MBTA OFFICIALS are beginning to assume that ridership will not rise much above current levels, an assumption sharply criticized by the head of the Greater Boston Chamber of Commerce who is a former T general manager himself.

The MBTA for a long time has taken a Goldilocks approach to ridership for more than a year, assembling forecasts that could be viewed as optimistic, middle-of-the-road, and pessimistic.

At various times, ridership has matched up with each of the forecasts but settled into somewhere between middle-of-the-road and pessimistic.

At a subcommittee meeting of the MBTA board on Thursday, T officials rolled out a new forecast based on recent trends that is slightly lower than the earlier pessimistic forecast. Instead of fare revenue of $444 million in fiscal 2024 under the most pessimistic forecast, the T now projects revenue of $418 million.

Mary Ann O’Hara, the T’s chief financial officer, called the new, lower figure the “new normal of ridership.”

Overall, the new normal assumes ridership will reach 67 percent of pre-pandemic ridership in fiscal 2024, which begins in July. By mode, the breakdown is 56 percent for ferry, 63 percent for subway, 73 percent for bus, and 74 percent for commuter rail. Those ridership levels are all higher than actual ridership in the last half of 2022.

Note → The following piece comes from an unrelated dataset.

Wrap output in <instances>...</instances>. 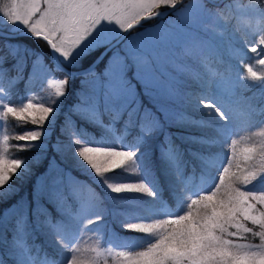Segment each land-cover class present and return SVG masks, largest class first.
Segmentation results:
<instances>
[{"label": "snow or ice", "instance_id": "obj_1", "mask_svg": "<svg viewBox=\"0 0 264 264\" xmlns=\"http://www.w3.org/2000/svg\"><path fill=\"white\" fill-rule=\"evenodd\" d=\"M229 4L230 0L228 4L197 0L186 6L185 0H8L0 7V22L10 29L22 30L65 63L73 59L77 52L85 54L95 48H103L104 54L111 52L102 72L93 69L84 73L73 109L81 118L108 133H115L117 124H121L120 129L125 134L136 132L133 147L87 144L79 138L70 119L65 120L61 131L69 137L78 160L110 193L154 197L155 193L144 181L112 183L106 177L129 165L138 168L139 148L136 145L160 127L154 113L141 100V95L151 97L164 110L180 103V92L173 85L166 67L186 44L190 34L179 24L175 30H158L148 34L141 30L145 22L164 15L159 11L161 8H168L182 16L185 24L197 28L209 26L204 32L208 39H201L195 47L196 50L210 47L211 28L223 27L219 23L220 15ZM261 46H264V35L251 44L249 50L259 56L258 48ZM185 51L192 52L193 49L186 48ZM5 62L6 58L0 56V78H6L9 85L7 88L0 85V91L8 94L24 79V75L21 62L11 67H6ZM256 63L264 67V56H260ZM245 71L248 79L261 81L264 86V76L258 75L253 67L245 65ZM52 72L42 58L37 57L28 80L39 79L40 73L47 74V78L53 76ZM241 78H244L243 74ZM68 85V77L53 85L57 99L52 106L35 105L30 101L22 107H14L8 102L3 104V115L15 117L21 128L31 117L33 130L19 132L15 137L18 142L16 148L21 152L31 151L41 141L44 136L42 129L54 113V105L68 94ZM223 86L229 88L231 84L225 81ZM201 103L204 108L214 109L224 123L229 120L232 123L229 114L219 105L210 101ZM176 120L197 126L205 123L189 121L182 116ZM69 124H72L75 140L68 135ZM259 126L264 127V121ZM218 128L221 134L227 135L228 127ZM259 135L264 136V131ZM191 139L206 142L198 137ZM3 140L6 153L9 137L4 136ZM53 147L57 152L62 149L59 142ZM161 154L171 165L178 205L183 204L180 191V181L184 177L180 166L181 154L167 136ZM240 156L242 161L237 158L236 141L233 140L228 166L218 173L212 190L196 194L182 214L150 222L126 223L127 230L153 239L139 251H116L115 255L122 264H264V191L252 190L257 185L264 186V144L244 147ZM40 159L36 157L32 163H39ZM233 161L235 171L231 170ZM29 174V161L24 157L9 159L0 155V198L6 199L13 194L14 178ZM45 184L47 202L53 211L43 209L47 217L42 227L54 247L43 239L34 246L35 255L31 254L33 249L17 254L16 237L27 232L30 222L26 205H14L13 209L0 216V237L7 241L10 234L12 240L9 258L14 264H59L61 257L63 264H98V258L104 255L103 246L91 248L95 257L85 256L77 241L81 232L99 233V229H89L102 221V215L94 212L88 202L75 198L68 189L64 170L52 161L47 171L37 179L34 189L37 203L33 214L41 211L39 189ZM249 237L258 238L259 243L251 242ZM115 247L112 245V248ZM0 264H4L2 258Z\"/></svg>", "mask_w": 264, "mask_h": 264}, {"label": "trees", "instance_id": "obj_2", "mask_svg": "<svg viewBox=\"0 0 264 264\" xmlns=\"http://www.w3.org/2000/svg\"><path fill=\"white\" fill-rule=\"evenodd\" d=\"M221 3L228 4L229 0ZM236 4L238 7H251V11L241 13L235 7ZM162 9L164 8L160 10ZM219 23L223 27L211 28L210 47L196 50L195 46L201 39H208L204 32L209 26L201 25L197 28L194 25L185 24L184 19H181L174 10L163 17L145 22L147 27L161 25L168 29H175V26L179 24L184 26L185 32L190 34L186 44L166 67L173 85L180 92L181 100L178 105L164 110L151 97L141 95V100L154 113L160 127L147 136L141 144L136 145L139 148L136 160L138 168L135 165H129L123 170L109 174L106 179L112 183L144 181L155 193L154 197L135 193L119 195L110 193L93 176L90 169L75 156L69 137L61 131L66 119L72 121L79 138L91 145L99 143L102 146L115 147L121 144V147H133L137 135L136 132L125 134L123 129H120L121 124L116 125L115 133H108L104 128L76 114L73 105L77 100V93L81 91V80L84 76H67L54 70L51 53L43 44H38L30 37L0 34V56L6 58L5 66L11 67L19 61L23 65L24 75V79L8 94L0 91V155L9 159L24 157L29 161L30 167L29 175L19 179L14 178L13 194L6 199L0 198V216L9 209H13L14 205H26L30 224L26 233L22 232L16 237L17 254L24 252L25 249H33L31 254L35 255L34 246L43 239L45 243L49 242L51 245V240L42 227L47 217L43 209L48 208L49 211H53L52 206L47 202L46 184L39 189L41 211L39 214L35 212L33 214L37 203L34 199L35 185L37 179L47 171L50 161L64 170L68 189L74 193L75 198L88 202L96 213L102 215V221L89 229L90 231L99 229V233H80L77 242L83 250V255L95 257L96 254L91 252V248L102 245L101 250H104V255L98 258V264H122L121 259L115 255L116 251H139L146 248L149 240L153 239L127 230L125 224L150 222L154 219L166 218L168 215L182 214L186 210L187 203L195 198L196 194L212 190L214 182L218 179V173L223 167L228 166L233 140L236 141V147L239 144L231 135L227 137L221 134L218 128L220 122L216 124L214 115L211 113L208 115L209 110L201 109L195 103L196 96L218 92L219 99L224 100L228 107L242 103L240 106L248 112L249 138L252 134L264 131V127L259 126L260 122L264 121V86L261 81L248 79L245 71V65H249L258 75L264 76V67L256 63L260 56H264V46L258 48L259 56L249 50V46L264 35V0H230L229 6L220 15ZM7 28L8 26L0 23L1 33L17 31ZM186 48L193 51L187 52ZM102 49L95 48L87 51L79 58L77 67L67 66L60 59L59 61L71 70L79 69L88 65ZM110 55L111 52L104 54L94 66V70L98 73L102 72ZM37 57L42 58L48 68L53 70V76L46 78L47 74L40 73L39 79L28 80L29 73L33 69V61ZM208 70H213L214 74H209ZM11 74L15 75V72ZM241 74L244 78H241ZM65 77L69 78L68 94L54 105L55 111L42 129L44 136L31 151L21 152L16 148L18 142L15 137L19 132L33 130L31 117L27 118V123L21 128L15 117L3 115V104L8 102L14 107H22L24 103L30 101L35 105L52 106L57 99L53 85L61 82ZM225 81L230 82L229 88L223 86ZM0 85L3 88L9 86L6 78H0ZM137 88L139 89L138 85ZM180 116L189 121L205 123L203 126L179 123L176 118ZM72 124L68 126V135L75 140ZM4 136L9 137L6 153L4 152ZM166 136L181 154L180 166L184 170V177L180 181V191L183 204L179 205L174 195L176 182L171 165L161 154ZM192 137H198L206 142H195L191 139ZM259 138L264 144V136ZM226 141L228 145L225 148ZM57 142L62 145L60 152L53 147ZM252 143L256 144L253 141ZM36 157L41 158L40 162L32 163ZM231 170H237L234 167V161ZM252 190L264 191V186L257 185ZM8 238L5 241L0 237V258L3 259L4 264H14L9 258V250L13 246L10 234ZM249 240L259 243L258 238L249 237ZM112 245L116 247L112 248ZM51 246L54 247V245ZM59 264H63V257L60 258Z\"/></svg>", "mask_w": 264, "mask_h": 264}, {"label": "rangeland", "instance_id": "obj_3", "mask_svg": "<svg viewBox=\"0 0 264 264\" xmlns=\"http://www.w3.org/2000/svg\"><path fill=\"white\" fill-rule=\"evenodd\" d=\"M8 1H0V7L3 6V4L7 3ZM194 2H197V0H185V6L188 5V4H191V3H194ZM236 8H238L237 10L241 13H248L251 11V7L250 8H247L244 6L243 7H238V4H236L235 6ZM249 7V6H248ZM176 13V12H175ZM177 14V13H176ZM178 15V14H177ZM179 16V15H178ZM181 17V19H184L182 16H179ZM2 24V22H0ZM158 26V27H157ZM157 26H145L144 29H142L141 31L145 34H148V33H152V32H156L158 30H164V31H168V30H175L177 26H175V29H168V28H165L161 25H157ZM7 29H10L9 27ZM12 31H15L14 29H10ZM22 31V30H20ZM17 32V31H16ZM26 36V35H25ZM83 54H81L80 52H77L76 54H74V58L71 59L69 62L65 63L64 61H62L60 58H58V60L60 59L65 65L67 66H76L79 64L80 60L79 58L82 56ZM51 59H52V56H51ZM61 63V62H60ZM62 64V63H61ZM87 66V65H86ZM84 66V67H86ZM84 67H81L79 69H82ZM208 73L209 74H214L213 70H208ZM201 93H204V92H201ZM204 95V96H203ZM203 95H198L194 98V101L195 103L201 107V109H207L209 110V114L208 115H211L213 114L214 115V122L217 124L218 122H220V125L221 127H228L229 131L227 133V135L225 136H229L231 135L233 138H236V140L239 142L238 146L236 147V154H237V158L239 160L242 161V156H240V152L241 150L244 148V147H247V146H250V145H253L252 141L255 142L257 145H260L262 144L261 142V139L259 137H261L259 135V133L257 134H252L249 138V135L250 132L247 130V127L249 126V123H247V111L239 104L237 106V103L236 105H233V106H226L227 104L224 102V100L222 99H219V93L218 92H212L210 94H203ZM202 101H205V102H213L214 104L216 105H219L220 107L224 108V110L229 114V116L231 117L232 119V123L231 121L229 120L227 123H224L223 121L220 120V118L215 114V110L214 109H209V108H204L202 106ZM211 113V114H210ZM219 125V126H220ZM253 138V139H252ZM227 142V141H226ZM225 142V143H226ZM228 145V142L226 143V146L225 148L227 147ZM223 154V153H222ZM226 154V152H225ZM222 157V155L220 156ZM234 167L235 166V161H234ZM130 194V193H128ZM131 194H134V193H131ZM136 194V193H135ZM95 212V211H94Z\"/></svg>", "mask_w": 264, "mask_h": 264}, {"label": "water", "instance_id": "obj_4", "mask_svg": "<svg viewBox=\"0 0 264 264\" xmlns=\"http://www.w3.org/2000/svg\"><path fill=\"white\" fill-rule=\"evenodd\" d=\"M222 1L224 0H217L216 2L217 3H221ZM160 12L164 13V15H167L168 13L172 12L173 10L171 9H168V8H164L162 10H159ZM163 15V16H164ZM163 16H160V17H163ZM0 34H4L5 36H18V35H26L23 33V31H17L15 33H1ZM27 36V35H26ZM29 37V36H28ZM104 55V49H102L98 54L97 56L84 68L82 69H75V70H71L65 66H63L60 61L58 60L57 57L52 56V66H53V69L54 70H57V71H60L62 73H64L65 75L67 76H78V75H81V76H84V73L89 71V70H93L94 69V66L96 65V63L103 57Z\"/></svg>", "mask_w": 264, "mask_h": 264}]
</instances>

O’Hara asked for the board’s guidance on what ridership forecast to use. There was no consensus, but MBTA board chair Betsy Taylor thought the most pessimistic assumption was on target.

“I personally think where we are is the new normal,” she said. Other board members were less definitive.

James Rooney, the president and CEO of the Greater Boston Chamber of Commerce, took issue with that assumption, arguing it undercuts the state’s ability to solve such problems as congestion housing, climate change, and economic equity.

“The latest comment from the T board chair that reduced ridership levels is the ‘new normal’ is disappointing and frustrating,” Rooney said in a statement. “A successful business or government agency culture is built on resilience, agility, and optimism – not despair to current challenges. Instead of being a victim, the leaders at the MBTA need to offer ridership goals, a strategy, and strong results. The people of the Commonwealth – the T’s riders – and the T’s workforce deserve inspirational leadership and a safe, reliable, and accessible MBTA.”